▶ **READING PASSAGE**:
The aim of this study was to assess the impact of including detailed ethnic predictors in a population-based risk tool for diabetes. In addition to identifying relative hazards of developing diabetes by ethnicity, this study provides estimates of the predicted number of cases in a provincial population by ethnicity for the next 10-year period. Using a population-based cohort, this study confirmed that those of non-Caucasian descent are at increased risk for developing diabetes and consistent with previous research, hazard ratios were highest among south Asians (Abate and Chandalia Citation2001). In terms of overall model performance, no additional predictive value was detected when adding detailed ethnic predictors. At the population level, distribution of diabetes risk was similar in the population, particularly between DPoRT and the full ethnicity model. This study suggests that using DPoRT in its current form is sufficient for accurately predicting diabetes cases in ethnically diverse population. The finding that the algorithm to predict diabetes that uses detailed ethnicity did not significantly differ from one that uses a broad categorization of ethnicity can be explained by two mechanisms involving statistical prediction and population disagreement index (PDI).

The results from this study using a population-based risk prediction tool are similar to other studies with clinical risk functions, which demonstrate good discrimination, even when applied to multiethnic cohorts (D'Agostino et al. Citation2001, Mann et al. Citation2010). There are several reasons why a clinically important risk factor may not improve the performance of a prediction tool. Even though a variable is independently associated with an outcome, it may not provide incremental improvements in test characteristics in the context of existing predictors. This phenomenon has also been shown for other clinical predictors and outcomes such as C-reactive protein for cardiac risk prediction (Lloyd-Jones et al. Citation2006). In fact, research has shown that although a battery of novel risk factors have been developed for the prediction of major coronary heart disease (CHD) events, these novel factors have been generally unimpressive in their ability to improve CHD prediction (Wilson et al. Citation2005). Furthermore, it has been shown that for a variable to make significant improvements in discrimination (i.e., improvement in AUC from 0.8 to 0.9) its multivariable odds ratio must be 6.9 or greater. Pepe et al. (Citation2004) suggesting that in order for detailed ethnicity to improve the algorithm beyond its current discrimination, the adjusted hazard ratio must be very large in magnitude. Interestingly, the model without ethnicity in any form was not detectably worse in terms of model performance such that discrimination and calibration were only marginally decreased compared to DPoRT. This is likely due to the fact that many of the reasons that ethnicity plays a role in diabetes risk are related to other factors captured in the model. In particular, socioeconomic status, obesity (particularly younger onset of obesity), and other lifestyle factors have been shown to be related to both ethnicity and diabetes risk (Abate and Chandalia Citation2001). Most importantly, immigration status, captured in the model, may explain a significant amount of the variability in diabetes incidence that is associated with ethnicity. The diminishing return on model performance when adding statistically significant predictors to the model was also noted in the model building process of DPoRT and was one of the reasons that DPoRT maintained good discrimination, even with considerable constraints on variable selection (Rosella et al. Citation2010).

(Stored items)
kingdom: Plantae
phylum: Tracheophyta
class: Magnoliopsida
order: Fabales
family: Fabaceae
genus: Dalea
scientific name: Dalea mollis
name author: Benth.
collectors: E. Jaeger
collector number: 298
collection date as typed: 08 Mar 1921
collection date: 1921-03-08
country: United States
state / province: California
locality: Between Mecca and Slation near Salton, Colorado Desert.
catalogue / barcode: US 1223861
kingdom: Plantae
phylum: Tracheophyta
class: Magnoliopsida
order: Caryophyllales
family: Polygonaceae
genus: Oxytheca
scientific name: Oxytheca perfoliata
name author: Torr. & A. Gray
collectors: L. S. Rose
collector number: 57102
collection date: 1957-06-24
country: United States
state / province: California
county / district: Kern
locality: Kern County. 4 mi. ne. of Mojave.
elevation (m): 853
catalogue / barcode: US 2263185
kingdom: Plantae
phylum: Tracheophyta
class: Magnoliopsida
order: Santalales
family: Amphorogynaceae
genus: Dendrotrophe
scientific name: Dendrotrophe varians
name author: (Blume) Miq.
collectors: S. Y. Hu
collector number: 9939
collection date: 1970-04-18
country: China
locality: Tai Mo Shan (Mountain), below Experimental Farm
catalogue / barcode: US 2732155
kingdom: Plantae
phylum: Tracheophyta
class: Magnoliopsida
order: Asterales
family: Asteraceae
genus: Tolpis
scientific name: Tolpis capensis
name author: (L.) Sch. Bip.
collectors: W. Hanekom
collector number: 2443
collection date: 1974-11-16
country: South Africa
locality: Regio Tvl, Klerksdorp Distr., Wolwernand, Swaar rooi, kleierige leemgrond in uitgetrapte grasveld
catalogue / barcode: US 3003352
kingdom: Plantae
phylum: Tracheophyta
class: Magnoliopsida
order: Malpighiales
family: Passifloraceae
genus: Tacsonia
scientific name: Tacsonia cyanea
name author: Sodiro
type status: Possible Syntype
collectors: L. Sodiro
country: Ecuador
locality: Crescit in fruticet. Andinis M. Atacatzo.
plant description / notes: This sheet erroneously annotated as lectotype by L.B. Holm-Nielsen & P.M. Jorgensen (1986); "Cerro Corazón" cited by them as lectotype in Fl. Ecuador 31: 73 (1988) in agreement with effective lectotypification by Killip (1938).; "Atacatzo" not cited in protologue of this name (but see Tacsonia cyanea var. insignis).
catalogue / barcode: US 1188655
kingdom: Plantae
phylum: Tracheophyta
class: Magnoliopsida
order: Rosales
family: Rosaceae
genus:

▶ **EXERCISE INSTRUCTIONS**:
• A. In the diabetes risk study, what must a variable's multivariable odds ratio be for it to raise discrimination from an AUC of 0.8 to 0.9?
• B. List every work cited in the diabetes risk study by its authors and year, naming each work only once.

▶ **ACTIVITY ANSWERS**:
• A. 6.9 or greater

• B.
Abate and Chandalia 2001
D'Agostino et al. 2001
Mann et al. 2010
Lloyd-Jones et al. 2006
Wilson et al. 2005
Pepe et al. 2004
Rosella et al. 2010